Parallèlement à ces enjeux commerciaux et industriels, nous poursuivons nos travaux pour atteindre le « net zéro » en 2050. Aérodynamique, matériaux, motorisation, aides à la navigation : nous cherchons l’optimisation dans tous les domaines. À court terme, la voie la plus prometteuse est celle des carburants alternatifs, les SAF (Sustainable Aviation Fuel), qui présentent des taux de réduction des émissions de carbone de l’ordre de 80 % à 90 % par rapport au kérosène. Tous les Falcon sont aujourd’hui certifiés pour utiliser des mélanges comprenant jusqu’à 50 % de SAF. Nous visons 100 % à l’horizon du Falcon 10X. L’aviation d’affaires est pionnière dans cette solution de décarbonation, car nos clients, essentiellement des entreprises, sont en mesure d’utiliser des SAF malgré leur surcoût.

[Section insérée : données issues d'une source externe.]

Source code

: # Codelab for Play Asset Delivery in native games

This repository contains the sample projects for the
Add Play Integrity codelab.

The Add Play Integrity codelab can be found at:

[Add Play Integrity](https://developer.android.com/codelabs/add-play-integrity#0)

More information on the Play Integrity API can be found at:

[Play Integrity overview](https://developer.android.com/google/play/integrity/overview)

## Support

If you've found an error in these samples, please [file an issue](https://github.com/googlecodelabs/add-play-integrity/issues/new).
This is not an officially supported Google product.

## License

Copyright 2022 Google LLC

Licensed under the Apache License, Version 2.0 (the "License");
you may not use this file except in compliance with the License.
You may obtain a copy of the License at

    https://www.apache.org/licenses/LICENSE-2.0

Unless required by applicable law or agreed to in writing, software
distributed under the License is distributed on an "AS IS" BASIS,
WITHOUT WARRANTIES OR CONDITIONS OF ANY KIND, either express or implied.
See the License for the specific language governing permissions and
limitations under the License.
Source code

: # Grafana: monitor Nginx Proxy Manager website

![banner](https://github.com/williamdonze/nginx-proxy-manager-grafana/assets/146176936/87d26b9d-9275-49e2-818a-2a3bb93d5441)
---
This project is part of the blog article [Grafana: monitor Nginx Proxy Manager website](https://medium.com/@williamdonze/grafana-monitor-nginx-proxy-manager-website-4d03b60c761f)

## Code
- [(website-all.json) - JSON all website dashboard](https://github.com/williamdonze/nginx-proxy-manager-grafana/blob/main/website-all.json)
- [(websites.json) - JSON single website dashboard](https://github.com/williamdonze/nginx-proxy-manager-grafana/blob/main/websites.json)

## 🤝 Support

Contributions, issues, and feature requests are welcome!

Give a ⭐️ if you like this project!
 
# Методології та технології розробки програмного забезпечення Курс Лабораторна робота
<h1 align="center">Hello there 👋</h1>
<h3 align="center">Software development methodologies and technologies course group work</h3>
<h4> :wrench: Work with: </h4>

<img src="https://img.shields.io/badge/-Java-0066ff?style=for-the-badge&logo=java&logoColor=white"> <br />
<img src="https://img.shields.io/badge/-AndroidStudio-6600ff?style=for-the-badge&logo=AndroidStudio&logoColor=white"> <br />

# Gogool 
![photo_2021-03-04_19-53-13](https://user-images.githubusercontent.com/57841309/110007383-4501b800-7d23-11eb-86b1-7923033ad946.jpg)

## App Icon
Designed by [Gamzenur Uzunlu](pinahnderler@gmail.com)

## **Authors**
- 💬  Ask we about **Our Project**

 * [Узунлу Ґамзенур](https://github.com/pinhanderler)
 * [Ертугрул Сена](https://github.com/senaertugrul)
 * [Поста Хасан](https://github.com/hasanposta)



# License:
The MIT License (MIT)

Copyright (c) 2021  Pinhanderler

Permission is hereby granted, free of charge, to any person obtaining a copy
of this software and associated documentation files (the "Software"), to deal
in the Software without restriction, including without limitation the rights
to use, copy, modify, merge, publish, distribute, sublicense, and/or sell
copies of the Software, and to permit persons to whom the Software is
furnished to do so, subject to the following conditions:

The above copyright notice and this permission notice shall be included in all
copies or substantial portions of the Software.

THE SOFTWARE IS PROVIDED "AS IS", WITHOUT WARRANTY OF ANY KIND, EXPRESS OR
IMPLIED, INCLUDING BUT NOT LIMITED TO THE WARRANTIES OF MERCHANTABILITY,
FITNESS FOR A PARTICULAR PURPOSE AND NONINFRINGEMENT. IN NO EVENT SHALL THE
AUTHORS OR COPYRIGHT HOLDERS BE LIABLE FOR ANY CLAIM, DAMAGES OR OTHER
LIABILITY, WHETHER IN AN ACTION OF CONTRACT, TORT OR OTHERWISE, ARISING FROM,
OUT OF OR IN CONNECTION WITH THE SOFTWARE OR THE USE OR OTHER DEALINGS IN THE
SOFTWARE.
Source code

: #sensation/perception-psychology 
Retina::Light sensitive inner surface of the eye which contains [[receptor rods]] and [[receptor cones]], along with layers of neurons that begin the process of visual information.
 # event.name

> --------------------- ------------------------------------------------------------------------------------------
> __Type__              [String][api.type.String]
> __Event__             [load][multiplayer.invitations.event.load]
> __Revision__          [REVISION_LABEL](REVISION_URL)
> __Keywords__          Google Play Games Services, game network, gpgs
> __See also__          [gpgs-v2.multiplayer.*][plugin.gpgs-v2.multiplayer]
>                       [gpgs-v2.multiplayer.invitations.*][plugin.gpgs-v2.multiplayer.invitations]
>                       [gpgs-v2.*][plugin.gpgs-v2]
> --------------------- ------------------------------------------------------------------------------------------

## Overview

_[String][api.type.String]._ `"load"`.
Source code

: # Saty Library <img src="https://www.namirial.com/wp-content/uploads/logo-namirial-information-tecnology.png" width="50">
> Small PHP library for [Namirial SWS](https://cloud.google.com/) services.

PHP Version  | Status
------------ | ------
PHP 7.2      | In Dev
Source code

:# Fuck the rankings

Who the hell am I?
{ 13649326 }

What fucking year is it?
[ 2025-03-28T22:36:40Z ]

Nous faisons tous ces efforts bien que notre industrie soit peu émettrice de CO2 : les émissions annuelles cumulées des 2 100 Falcon en service sont équivalentes aux émissions de 24 heures de flux mondial de streaming vidéo ! Mais nous devons prendre notre part de ce défi et nous ne doutons pas de le relever. L’aéronautique aime la complexité et sait la gérer. Étant soumise à des contraintes sans équivalent, elle est par nature une activité évolutive. Elle se réinvente en permanence depuis plus d’un siècle, se remet en question et s’en sort toujours par le haut, c’est-à-dire par le progrès technologique.
Enfin, nous menons à bien la modernisation de nos établissements pour préparer l’avenir, tout en renforçant notre ambition en matière de RSE et de sobriété énergétique.